The goal of this study was to identify histomorphologic characteristics of atherosclerotic plaques and to determine the amenability of some of these components to be used as markers for invasive and noninvasive imaging.
Rupture of the atherosclerotic plaques is responsible for the majority of acute coronary events, and the culprit lesions demonstrate distinct histopathologic features. It has been tacitly believed that plaque rupture (PR) is associated with angiographically minimally occlusive lesions.

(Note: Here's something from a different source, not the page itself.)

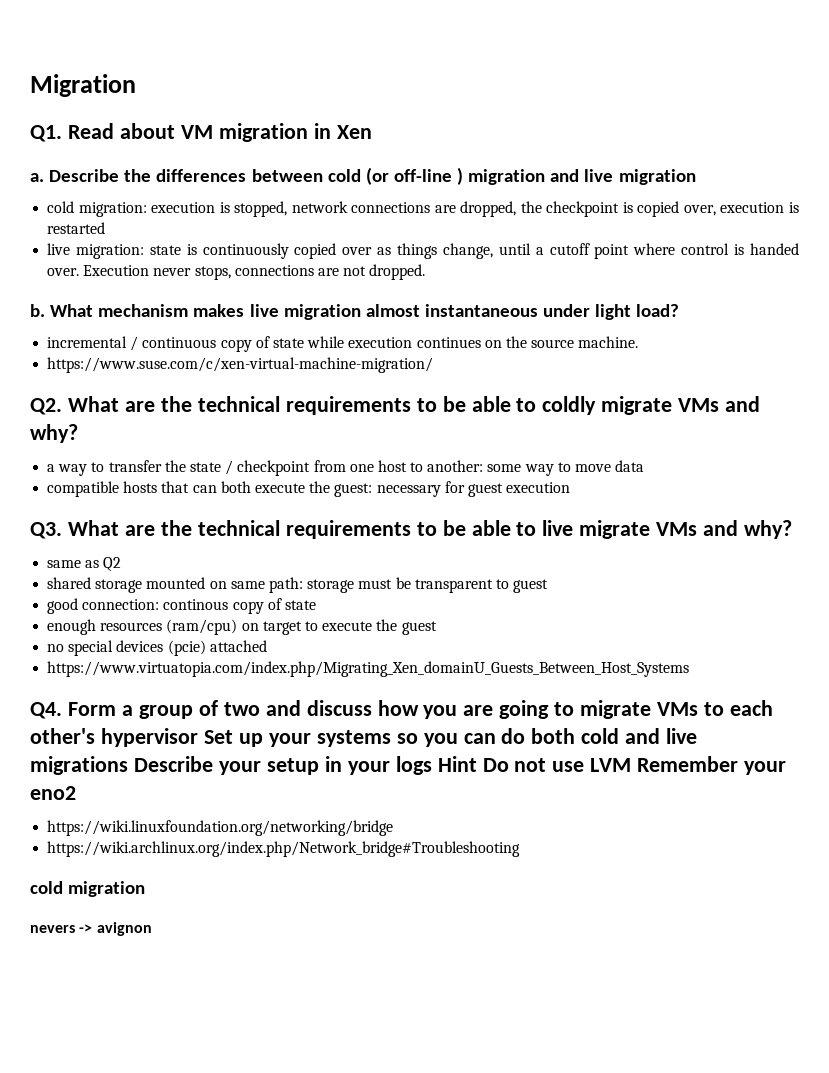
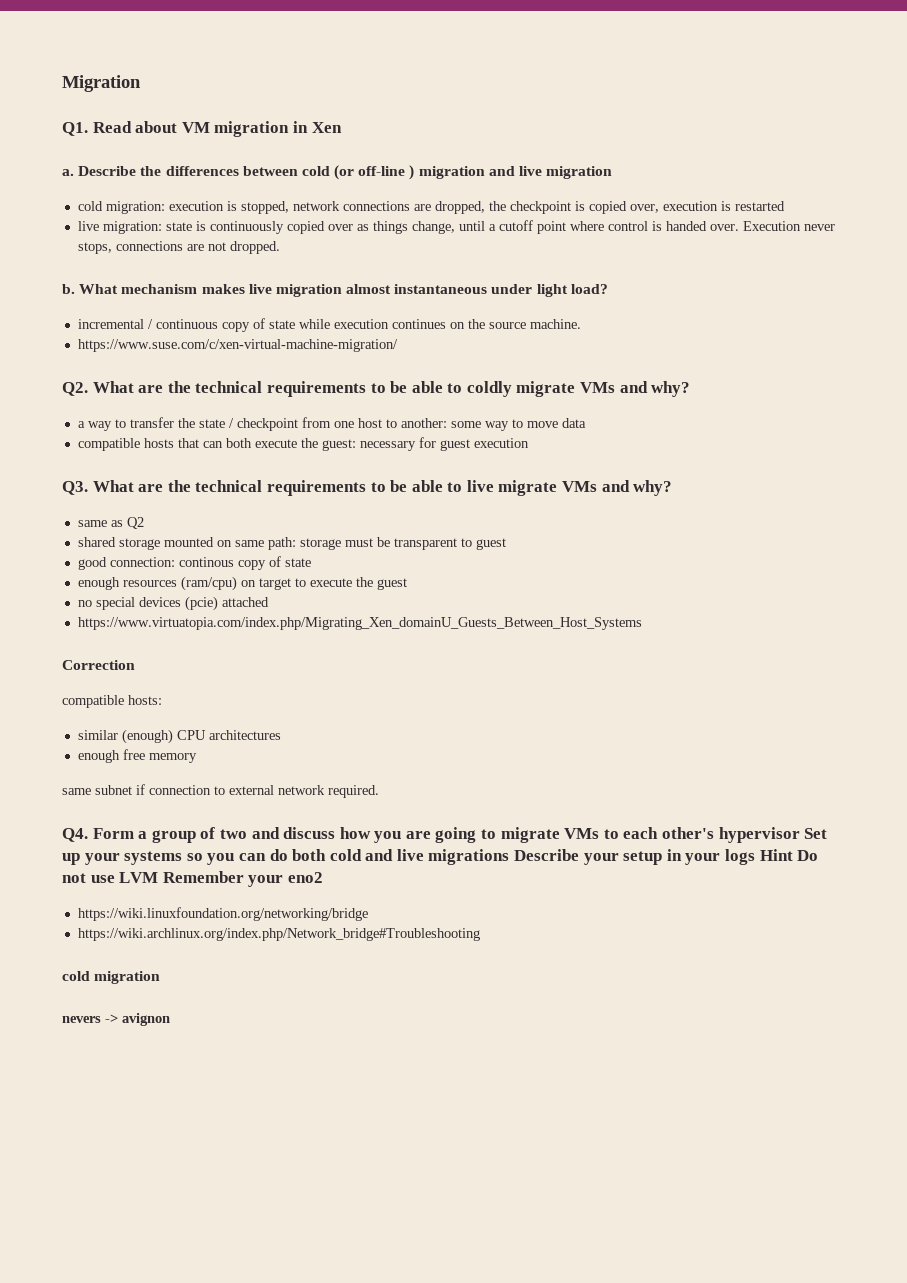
(690, 669) none -> [62,660,135,670] [62,695,162,708] [77,729,281,744] [77,749,197,763] [62,784,379,798] // Correction // compatible hosts: // similar (enough) CPU architectures // enough free memory // same subnet if connection to external network required.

We obtained 295 coronary atherosclerotic plaques, including stable (fibroatheroma [FA]; n = 105), vulnerable (thin-cap fibroatheroma [TCFA]; n = 88), and disrupted plaques (plaque rupture [PR]; n = 102) from the hearts of 181 men and 32 women who had died suddenly. The hierarchical importance of fibrous cap thickness, percent luminal stenosis, macrophage area, necrotic core area, and calcified plaque area was evaluated by using recursive partitioning analysis. Because clinical assessment of fibrous cap thickness is not possible by noninvasive imaging, it was excluded from the second set of partitioning analysis.
Thickness of the fibrous cap emerged as the best discriminator of plaque type; the cap thickness measured <55 μm in ruptured plaques, and all FA were associated with >84-μm cap thickness. Although the majority of TCFA were found in the 54- to 84-μm thickness group, those with <54-μm thickness were more likely to show <74% luminal stenosis (area under the curve: FA, 1.0; TCFA, 0.89; PR, 0.90). After exclusion of cap thickness, analysis of the plaque characteristics revealed macrophage infiltration and necrotic core to be the 2 best discriminators of plaque types (area under the curve: FA, 0.82; TCFA, 0.58; PR, 0.72). More than 75% cross-section area stenosis was seen in 70% of PR and 40% of TCFA; only 5% PR and 10% TCFA were <50% narrowed.
This postmortem study defines histomorphologic characteristics of vulnerable plaques, which may help develop imaging strategies for identification of such plaques in patients at a high risk of sustaining acute coronary events.